Me acordé de Shulamit, tan bella por adentro como por afuera, que ha sido una maestra muy exigente pero que siempre confío en mi. Del buen Rubén, qué pese a fastidiarme con el fútbol y jamás sacar buenas calificaciones con él, me enseñó a acentuar, a tomarle gusto a la literatura y, de refilón, a aborrecer a los Pumas. De Ricardo Rendón (QEPD), desgraciadamente exigente en el trabajo, divertido en clase e irónico en los regaños. Del Padre López Moctezuma (QEPD), prueba fehaciente de lo cabrona que puede ser la vida al enfermar de Alzheimer a quien era una biblioteca andante. 

De Cristina, enemiga declarada de toda aquella época que vaya más allá del siglo XVIII y que no contemple a los vascos y que su reiterado reclamo/pregunta "¿Para cuando la tesis" me hizo darle el esquinazo más de una vez. Del buen Rubial ejemplo de tolerancia y de la paciencia que un profesor docente debe tener para explicar a una alumna que no es necesario matar a las ovejas para trasquilarlas o que los campesinos del medievo no atrapaban mariposas en los cotos del señor feudal. 

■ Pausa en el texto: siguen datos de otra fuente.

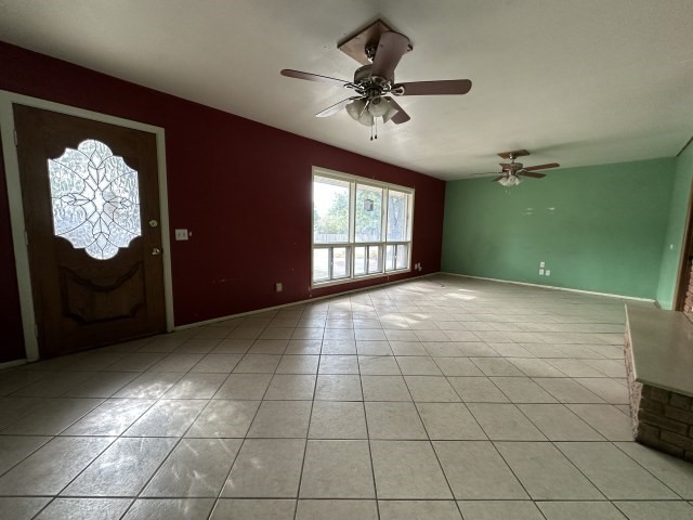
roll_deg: +1.3
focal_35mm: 14
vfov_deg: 85.7
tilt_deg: -3.0
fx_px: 280
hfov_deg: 102.1
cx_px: 346
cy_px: 260
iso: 125
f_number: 2.2
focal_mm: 2.22
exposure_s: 1/99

De Javier Tello, que en su curso de "historia de Rusia" me intentó demostrar, sin éxito, que si existe una diferencia abismal entre un 8.6 y un 8.7 de calificación en un trabajo. De Martaelena Negrete, testimonio de que es posible ser una historiadora fregona y estudiar en el COLMEX y seguir entrando en la categoría de "ser humano". De Jane y su rudeza cualtitativamente diferente y necesaria para forjar historiadores. Del padre Cacho y sus viajes "non stop" al topus uranus; y de Mari, quien sin elevarse tanto, nos llevó de la mano por el campo minado de la historiografía. De Magdalena + y sus horóscopos de final de semestre, que más que ser un perfil laboral futuro de cada uno de sus alumnos, fue más bien una profecía de tragedia griega contra la que hace tiempo que dejé de pelear. 

De Guillermo, excelente investigador y teórico de la historia, pero un huevonazo para impartir clases. Siempre éramos los alumnos los que exponíamos en el seminario y jamás pudimos quitarle el gesto de hueva con el que sufría nuestras exposiciones. Me queda claro que defraudé sus expectativas, a saber cuáles fueran éstas, y que caí de su gracia. En mi condición de "alumno caído" la única vez que mostró interés por mi trabajo fue para preguntarme sobre el tipo de fuente que había usado para escribir el texto.

A todos ellos, y a los que no he podido mencionar por olvido, muchas gracias.